Material shown
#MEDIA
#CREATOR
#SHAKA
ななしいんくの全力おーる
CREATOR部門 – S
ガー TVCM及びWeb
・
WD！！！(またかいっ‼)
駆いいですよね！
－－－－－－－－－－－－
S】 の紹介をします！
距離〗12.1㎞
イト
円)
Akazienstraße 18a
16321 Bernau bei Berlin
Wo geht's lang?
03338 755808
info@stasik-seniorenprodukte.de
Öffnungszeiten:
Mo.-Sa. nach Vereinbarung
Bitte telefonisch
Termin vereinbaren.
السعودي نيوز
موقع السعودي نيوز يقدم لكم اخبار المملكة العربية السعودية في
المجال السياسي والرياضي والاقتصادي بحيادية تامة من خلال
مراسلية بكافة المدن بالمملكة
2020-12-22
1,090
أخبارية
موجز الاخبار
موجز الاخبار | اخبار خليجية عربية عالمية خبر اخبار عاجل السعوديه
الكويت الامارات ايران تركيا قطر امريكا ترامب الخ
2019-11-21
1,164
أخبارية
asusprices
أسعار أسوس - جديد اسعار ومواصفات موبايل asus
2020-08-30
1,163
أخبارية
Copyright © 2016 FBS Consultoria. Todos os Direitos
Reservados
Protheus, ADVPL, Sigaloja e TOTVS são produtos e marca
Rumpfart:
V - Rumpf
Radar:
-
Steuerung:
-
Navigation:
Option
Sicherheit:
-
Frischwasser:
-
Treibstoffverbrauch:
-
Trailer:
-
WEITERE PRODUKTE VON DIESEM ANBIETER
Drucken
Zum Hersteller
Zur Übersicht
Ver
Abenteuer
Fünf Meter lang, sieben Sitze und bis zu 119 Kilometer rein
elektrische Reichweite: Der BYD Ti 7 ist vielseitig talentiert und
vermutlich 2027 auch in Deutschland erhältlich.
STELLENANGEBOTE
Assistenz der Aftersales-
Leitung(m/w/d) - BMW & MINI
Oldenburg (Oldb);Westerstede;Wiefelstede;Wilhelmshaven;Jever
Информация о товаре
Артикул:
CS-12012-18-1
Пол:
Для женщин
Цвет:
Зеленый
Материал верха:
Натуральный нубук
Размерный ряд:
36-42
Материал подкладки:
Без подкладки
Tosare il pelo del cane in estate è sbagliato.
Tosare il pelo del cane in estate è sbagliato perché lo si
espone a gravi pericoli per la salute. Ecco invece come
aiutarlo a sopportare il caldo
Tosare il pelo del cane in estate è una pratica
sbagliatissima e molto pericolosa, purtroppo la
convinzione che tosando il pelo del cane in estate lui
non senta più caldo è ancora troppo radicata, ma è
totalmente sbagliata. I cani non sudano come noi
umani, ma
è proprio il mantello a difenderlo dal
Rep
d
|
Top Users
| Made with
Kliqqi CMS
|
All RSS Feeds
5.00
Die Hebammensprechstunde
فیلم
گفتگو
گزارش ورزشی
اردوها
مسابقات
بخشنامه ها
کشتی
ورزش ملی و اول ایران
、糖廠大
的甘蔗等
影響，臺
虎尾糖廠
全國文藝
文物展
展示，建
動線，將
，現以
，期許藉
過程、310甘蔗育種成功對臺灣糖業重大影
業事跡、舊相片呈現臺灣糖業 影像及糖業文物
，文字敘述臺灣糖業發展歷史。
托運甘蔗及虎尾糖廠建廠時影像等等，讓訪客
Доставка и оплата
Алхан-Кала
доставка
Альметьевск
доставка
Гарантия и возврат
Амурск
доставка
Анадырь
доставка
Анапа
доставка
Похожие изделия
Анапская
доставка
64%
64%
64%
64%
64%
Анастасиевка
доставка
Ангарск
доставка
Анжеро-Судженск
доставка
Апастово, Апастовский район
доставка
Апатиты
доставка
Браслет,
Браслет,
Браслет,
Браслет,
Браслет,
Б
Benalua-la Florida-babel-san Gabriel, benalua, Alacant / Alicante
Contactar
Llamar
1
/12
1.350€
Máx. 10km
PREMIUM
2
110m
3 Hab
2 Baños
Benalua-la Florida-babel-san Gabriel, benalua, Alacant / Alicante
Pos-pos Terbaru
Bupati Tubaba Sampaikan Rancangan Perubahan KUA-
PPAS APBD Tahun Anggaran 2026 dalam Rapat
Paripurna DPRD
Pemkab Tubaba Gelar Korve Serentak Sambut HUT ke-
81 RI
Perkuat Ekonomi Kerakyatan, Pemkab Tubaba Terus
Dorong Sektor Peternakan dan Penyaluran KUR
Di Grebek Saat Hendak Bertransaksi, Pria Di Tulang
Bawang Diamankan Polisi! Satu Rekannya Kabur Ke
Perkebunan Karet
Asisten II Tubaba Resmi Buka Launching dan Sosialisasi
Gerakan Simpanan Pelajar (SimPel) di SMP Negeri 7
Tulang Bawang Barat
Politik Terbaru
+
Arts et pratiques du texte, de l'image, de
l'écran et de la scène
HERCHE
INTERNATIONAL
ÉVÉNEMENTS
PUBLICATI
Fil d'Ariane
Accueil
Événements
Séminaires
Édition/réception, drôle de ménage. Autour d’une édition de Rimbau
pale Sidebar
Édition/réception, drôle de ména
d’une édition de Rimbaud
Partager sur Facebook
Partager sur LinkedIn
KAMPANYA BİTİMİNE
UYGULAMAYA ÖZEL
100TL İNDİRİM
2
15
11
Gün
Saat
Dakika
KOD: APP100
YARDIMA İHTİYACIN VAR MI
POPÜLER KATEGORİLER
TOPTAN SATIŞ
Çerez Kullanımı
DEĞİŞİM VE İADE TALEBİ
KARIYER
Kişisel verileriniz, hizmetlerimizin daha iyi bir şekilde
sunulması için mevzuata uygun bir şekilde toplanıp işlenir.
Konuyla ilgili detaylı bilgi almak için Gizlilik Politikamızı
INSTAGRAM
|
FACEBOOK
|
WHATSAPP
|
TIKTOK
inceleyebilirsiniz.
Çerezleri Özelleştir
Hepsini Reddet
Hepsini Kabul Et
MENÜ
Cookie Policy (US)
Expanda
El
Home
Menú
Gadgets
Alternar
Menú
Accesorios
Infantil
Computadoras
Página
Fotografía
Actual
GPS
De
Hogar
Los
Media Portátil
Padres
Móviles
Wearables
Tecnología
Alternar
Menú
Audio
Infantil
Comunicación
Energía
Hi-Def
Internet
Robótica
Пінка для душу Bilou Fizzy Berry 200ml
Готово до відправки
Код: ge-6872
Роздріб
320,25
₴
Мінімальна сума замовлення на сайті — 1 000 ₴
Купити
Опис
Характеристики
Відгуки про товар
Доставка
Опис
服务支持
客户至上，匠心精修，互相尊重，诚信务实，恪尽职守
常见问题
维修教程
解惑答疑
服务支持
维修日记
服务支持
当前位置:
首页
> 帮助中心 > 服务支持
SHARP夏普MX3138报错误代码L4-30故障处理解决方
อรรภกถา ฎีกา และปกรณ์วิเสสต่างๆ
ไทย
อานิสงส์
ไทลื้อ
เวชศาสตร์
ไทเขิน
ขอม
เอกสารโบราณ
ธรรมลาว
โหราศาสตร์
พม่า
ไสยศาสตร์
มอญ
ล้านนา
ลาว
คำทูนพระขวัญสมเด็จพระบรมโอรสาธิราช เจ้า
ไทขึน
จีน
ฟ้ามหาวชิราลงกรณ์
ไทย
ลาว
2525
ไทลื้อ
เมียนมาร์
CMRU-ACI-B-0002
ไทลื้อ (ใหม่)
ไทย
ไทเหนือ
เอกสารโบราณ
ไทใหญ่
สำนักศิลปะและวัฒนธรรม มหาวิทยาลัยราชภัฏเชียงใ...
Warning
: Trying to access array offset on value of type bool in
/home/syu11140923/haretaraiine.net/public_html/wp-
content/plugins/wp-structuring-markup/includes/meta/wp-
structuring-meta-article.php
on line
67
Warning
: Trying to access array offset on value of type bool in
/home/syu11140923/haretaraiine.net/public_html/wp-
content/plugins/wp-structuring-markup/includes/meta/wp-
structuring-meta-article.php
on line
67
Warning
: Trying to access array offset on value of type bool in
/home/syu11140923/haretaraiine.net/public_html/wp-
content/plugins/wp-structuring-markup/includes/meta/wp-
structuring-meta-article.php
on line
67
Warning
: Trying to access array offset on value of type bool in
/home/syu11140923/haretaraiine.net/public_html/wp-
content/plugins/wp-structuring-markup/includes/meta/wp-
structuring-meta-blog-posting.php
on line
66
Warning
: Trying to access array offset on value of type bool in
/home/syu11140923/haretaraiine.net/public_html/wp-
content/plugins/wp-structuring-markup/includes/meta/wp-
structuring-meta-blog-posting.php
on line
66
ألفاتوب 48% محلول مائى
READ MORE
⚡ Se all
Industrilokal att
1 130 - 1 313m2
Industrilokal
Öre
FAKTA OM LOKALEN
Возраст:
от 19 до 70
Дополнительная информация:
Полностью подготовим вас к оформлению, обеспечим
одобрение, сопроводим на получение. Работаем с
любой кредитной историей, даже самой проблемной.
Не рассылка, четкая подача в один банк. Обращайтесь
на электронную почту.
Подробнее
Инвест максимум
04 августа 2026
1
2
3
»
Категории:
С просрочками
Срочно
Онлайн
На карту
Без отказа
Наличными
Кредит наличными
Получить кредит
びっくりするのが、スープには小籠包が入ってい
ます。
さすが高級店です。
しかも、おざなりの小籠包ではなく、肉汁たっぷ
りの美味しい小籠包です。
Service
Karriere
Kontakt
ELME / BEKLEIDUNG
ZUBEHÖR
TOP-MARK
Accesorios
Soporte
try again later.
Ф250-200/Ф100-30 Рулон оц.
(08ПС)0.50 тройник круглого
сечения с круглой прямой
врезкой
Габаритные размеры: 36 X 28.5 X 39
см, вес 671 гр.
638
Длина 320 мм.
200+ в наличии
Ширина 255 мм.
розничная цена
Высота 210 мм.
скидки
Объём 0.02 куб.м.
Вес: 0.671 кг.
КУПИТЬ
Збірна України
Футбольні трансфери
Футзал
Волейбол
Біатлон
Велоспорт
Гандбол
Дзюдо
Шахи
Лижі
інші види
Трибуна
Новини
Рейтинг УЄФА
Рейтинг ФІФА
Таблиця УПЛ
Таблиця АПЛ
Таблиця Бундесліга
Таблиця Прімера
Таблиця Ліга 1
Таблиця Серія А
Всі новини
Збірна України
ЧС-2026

What needs to be done
From the data above, copy each line that has the string "Partager".

Response for this exercise
Partager sur Facebook
Partager sur LinkedIn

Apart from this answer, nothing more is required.